- Oct 23, 2018 -
Imipenem (Primaxin) is an intravenous β-lactam antibiotic discovered by Merck scientists Burton Christensen, William Leanza, and Kenneth Wildonger in the mid-1970s. Carbapenems are highly resistant to the β-lactamase enzymes produced by many multiple drug-resistant Gram-negative bacteria, thus play a key role in the treatment of infections not readily treated with other antibiotics.
Imipenem was patented in 1975.It was discovered via a lengthy trial-and-error search for a more stable version of the natural product thienamycin, which is produced by the bacterium Streptomyces cattleya. Thienamycin has antibacterial activity, but is unstable in aqueous solution, so impractical to administer to patients.Imipenem has a broad spectrum of activity against aerobic and anaerobic, Gram-positive and Gram-negative bacteria.It is particularly important for its activity against Pseudomonas aeruginosa and the Enterococcus species.
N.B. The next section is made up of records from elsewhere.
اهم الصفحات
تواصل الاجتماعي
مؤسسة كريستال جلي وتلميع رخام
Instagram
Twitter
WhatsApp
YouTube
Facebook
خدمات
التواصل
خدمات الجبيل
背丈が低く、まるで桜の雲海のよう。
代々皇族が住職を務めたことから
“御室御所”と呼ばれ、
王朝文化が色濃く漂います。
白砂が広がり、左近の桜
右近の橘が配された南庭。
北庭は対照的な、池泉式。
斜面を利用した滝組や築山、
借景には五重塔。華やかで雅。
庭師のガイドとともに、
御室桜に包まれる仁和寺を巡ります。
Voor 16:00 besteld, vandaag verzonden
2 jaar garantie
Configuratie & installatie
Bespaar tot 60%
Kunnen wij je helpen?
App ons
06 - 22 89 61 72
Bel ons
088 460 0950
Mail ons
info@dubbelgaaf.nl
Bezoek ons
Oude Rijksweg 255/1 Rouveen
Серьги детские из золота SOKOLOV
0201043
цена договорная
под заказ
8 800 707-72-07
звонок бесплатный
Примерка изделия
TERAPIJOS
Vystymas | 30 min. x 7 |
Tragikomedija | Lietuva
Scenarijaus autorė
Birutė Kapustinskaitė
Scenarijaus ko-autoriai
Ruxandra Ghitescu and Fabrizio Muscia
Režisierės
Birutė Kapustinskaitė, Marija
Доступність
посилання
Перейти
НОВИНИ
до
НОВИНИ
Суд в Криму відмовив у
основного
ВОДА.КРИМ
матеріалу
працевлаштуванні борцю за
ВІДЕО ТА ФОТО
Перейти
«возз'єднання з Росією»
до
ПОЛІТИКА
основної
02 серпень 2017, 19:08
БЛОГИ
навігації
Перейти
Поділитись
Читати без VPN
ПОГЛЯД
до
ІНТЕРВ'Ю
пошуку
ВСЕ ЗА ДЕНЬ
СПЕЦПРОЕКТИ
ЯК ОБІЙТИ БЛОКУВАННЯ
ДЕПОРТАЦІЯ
Imipenem acts as an antimicrobial through inhibiting cell wall synthesis of various Gram-positive and Gram-negative bacteria. It remains very stable in the presence of β-lactamase (both penicillinase and cephalosporinase) produced by some bacteria, and is a strong inhibitor of β-lactamases from some Gram-negative bacteria that are resistant to most β-lactam antibiotics.